Ninety percent of Kuwait's private sector workers are non-Kuwaiti. Sixty-three percent -- or 2.3 million people out of a total population of 3.4 million -- are expatriates. A typical migrant worker in Kuwait earns just USD 75.23 a month, this means that after deducting the average USD 39.50 the workers spend in food, they are left with just USD 35.86 a month to meet all other expenses and pay off their debts. This is what ignited the strike. For years the government of Kuwait did not lift a finger to enforce its own labour laws or take a single step to end the rampant abuse and exploitation of the hundreds of thousands of workers trafficked to Kuwait.

The demands of the protesting workers from Bangladesh are fair and should have been ensured within the four walls of their workplaces, not taken to the streets -- payment of what had been promised in the contracts, free health insurance promised according to their contracts, one day off per week, improved dorm conditions (translated, not living like caged animals), no abuse at work, payment for work permits, earned vacation leave after two years of work, guarantee that all back wages owed to the deported workers are paid and compensation for deported workers.

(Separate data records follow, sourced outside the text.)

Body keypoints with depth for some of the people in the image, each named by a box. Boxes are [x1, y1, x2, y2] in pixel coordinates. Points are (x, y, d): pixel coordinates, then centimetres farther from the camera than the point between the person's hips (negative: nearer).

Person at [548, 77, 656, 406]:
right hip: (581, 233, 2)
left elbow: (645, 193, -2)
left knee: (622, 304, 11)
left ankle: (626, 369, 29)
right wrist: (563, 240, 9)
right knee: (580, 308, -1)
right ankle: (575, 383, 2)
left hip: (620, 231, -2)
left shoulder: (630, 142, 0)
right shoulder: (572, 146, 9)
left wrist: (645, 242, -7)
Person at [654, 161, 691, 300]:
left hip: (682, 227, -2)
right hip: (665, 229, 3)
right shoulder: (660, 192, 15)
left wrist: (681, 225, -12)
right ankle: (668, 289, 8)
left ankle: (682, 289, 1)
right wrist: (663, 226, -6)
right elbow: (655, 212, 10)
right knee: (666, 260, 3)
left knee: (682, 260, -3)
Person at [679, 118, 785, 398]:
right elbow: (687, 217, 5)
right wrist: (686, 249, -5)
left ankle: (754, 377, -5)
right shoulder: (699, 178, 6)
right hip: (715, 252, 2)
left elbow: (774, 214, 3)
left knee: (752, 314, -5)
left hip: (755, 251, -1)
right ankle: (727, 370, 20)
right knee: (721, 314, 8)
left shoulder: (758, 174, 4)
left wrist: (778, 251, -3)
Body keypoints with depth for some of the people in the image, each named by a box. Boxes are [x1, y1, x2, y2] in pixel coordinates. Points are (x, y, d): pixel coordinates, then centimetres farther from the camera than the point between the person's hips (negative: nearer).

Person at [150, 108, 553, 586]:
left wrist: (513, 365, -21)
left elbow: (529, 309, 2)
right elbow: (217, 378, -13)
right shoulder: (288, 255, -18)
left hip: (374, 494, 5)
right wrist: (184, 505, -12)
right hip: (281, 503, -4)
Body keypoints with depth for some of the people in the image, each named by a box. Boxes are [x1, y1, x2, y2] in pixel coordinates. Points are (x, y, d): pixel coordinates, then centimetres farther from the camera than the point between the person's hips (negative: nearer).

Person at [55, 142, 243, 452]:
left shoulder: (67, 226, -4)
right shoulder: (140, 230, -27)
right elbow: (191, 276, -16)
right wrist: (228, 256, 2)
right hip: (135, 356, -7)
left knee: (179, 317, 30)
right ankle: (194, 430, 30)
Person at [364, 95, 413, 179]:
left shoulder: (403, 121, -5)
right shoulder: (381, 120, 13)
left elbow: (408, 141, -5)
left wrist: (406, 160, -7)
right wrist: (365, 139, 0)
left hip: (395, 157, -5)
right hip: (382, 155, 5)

Governments that employ foreign workers seem to always work on a certain level of xenophobia that is reflected in the attitude towards the workers by the general public. These workers are hired because no one in these oil-rich, capitalist countries will do such dirty and dangerous jobs at such paltry pay with no health insurance. The employers of these countries know that these uneducated and desperate men will not complain and will endure inhuman work pressure to pay off their debts especially if their passports are taken and the fear of the stick is put into them. It only needs another paltry bribe to feed into the greed of the recruitment agencies in the source countries to ensure a good supply of workers using an obscurantist approach. The government of Bangladesh is too busy counting its remittance dollars; officials patting each other's backs as the remittance graph makes an upward climb. International organisations get together labour 'experts' from different countries in 5-star hotels for daylong seminars discussing the 'welfare' of 'those brave migrant workers'. But men like Saiful still come back to Dhaka empty handed, having made his contribution to the country's economy, but none to himself or his family. And the cycle of deception, exploitation and abuse continues.